Exercise details:
Every line in the data below from the one containing "Adele Type, une" down to the one containing "Scriptorium Fonts, spécialisée", both included, must be retyped exactly; no other line is to appear.

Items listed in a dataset
___

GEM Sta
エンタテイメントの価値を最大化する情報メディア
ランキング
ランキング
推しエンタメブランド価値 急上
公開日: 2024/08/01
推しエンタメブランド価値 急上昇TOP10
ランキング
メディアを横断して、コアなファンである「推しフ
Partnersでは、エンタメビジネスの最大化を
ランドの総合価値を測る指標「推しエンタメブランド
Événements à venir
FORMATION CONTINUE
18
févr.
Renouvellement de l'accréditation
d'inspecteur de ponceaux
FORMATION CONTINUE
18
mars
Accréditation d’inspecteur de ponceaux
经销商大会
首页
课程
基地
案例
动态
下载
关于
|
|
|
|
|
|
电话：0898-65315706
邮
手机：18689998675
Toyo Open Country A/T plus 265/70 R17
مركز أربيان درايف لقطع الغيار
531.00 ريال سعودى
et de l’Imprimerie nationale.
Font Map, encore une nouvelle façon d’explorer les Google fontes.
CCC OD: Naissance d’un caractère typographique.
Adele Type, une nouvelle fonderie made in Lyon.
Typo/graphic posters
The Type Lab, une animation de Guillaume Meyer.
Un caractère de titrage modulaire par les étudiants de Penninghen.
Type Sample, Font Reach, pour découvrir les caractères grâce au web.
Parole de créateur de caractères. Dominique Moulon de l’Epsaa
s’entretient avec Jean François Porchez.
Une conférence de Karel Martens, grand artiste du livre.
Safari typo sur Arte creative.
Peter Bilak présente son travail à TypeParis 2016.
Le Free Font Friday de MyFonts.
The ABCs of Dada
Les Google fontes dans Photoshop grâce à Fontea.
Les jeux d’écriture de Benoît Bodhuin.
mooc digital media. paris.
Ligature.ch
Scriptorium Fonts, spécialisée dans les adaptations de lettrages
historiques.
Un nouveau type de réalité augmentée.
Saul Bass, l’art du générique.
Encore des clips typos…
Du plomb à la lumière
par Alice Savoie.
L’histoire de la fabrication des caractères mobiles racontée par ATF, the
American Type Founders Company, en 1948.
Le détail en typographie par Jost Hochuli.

___

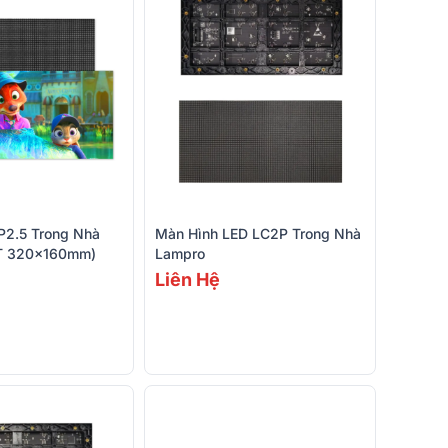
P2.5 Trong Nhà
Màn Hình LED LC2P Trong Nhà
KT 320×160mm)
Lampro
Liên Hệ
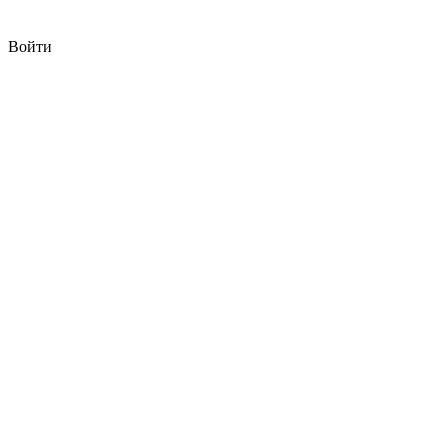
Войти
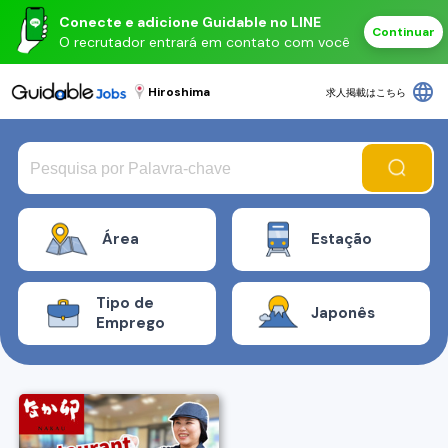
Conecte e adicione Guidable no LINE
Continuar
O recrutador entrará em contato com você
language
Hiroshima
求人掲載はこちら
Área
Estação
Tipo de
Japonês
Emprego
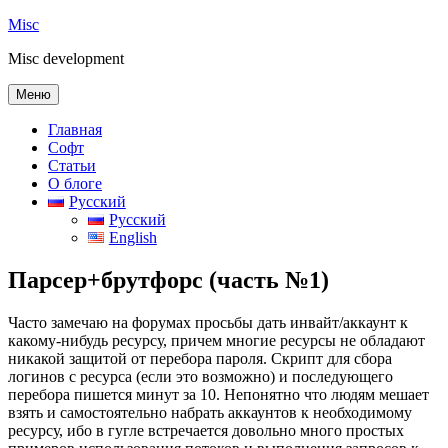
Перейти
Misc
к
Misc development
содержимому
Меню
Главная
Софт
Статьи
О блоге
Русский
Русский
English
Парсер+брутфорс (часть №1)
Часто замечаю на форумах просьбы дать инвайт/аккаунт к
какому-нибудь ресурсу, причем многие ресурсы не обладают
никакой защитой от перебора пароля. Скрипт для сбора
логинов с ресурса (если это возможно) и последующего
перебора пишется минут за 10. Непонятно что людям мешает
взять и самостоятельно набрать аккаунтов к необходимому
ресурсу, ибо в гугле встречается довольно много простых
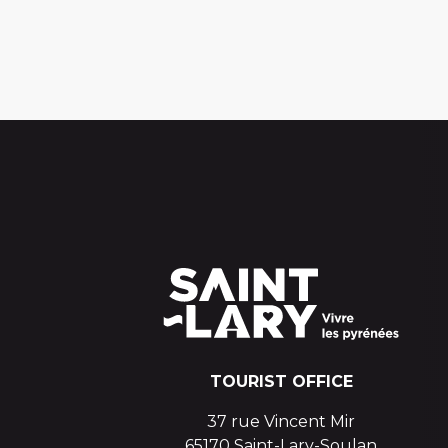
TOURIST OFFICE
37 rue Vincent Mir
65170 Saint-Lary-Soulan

___

Finished exercise:
Adele Type, une nouvelle fonderie made in Lyon.
Typo/graphic posters
The Type Lab, une animation de Guillaume Meyer.
Un caractère de titrage modulaire par les étudiants de Penninghen.
Type Sample, Font Reach, pour découvrir les caractères grâce au web.
Parole de créateur de caractères. Dominique Moulon de l’Epsaa
s’entretient avec Jean François Porchez.
Une conférence de Karel Martens, grand artiste du livre.
Safari typo sur Arte creative.
Peter Bilak présente son travail à TypeParis 2016.
Le Free Font Friday de MyFonts.
The ABCs of Dada
Les Google fontes dans Photoshop grâce à Fontea.
Les jeux d’écriture de Benoît Bodhuin.
mooc digital media. paris.
Ligature.ch
Scriptorium Fonts, spécialisée dans les adaptations de lettrages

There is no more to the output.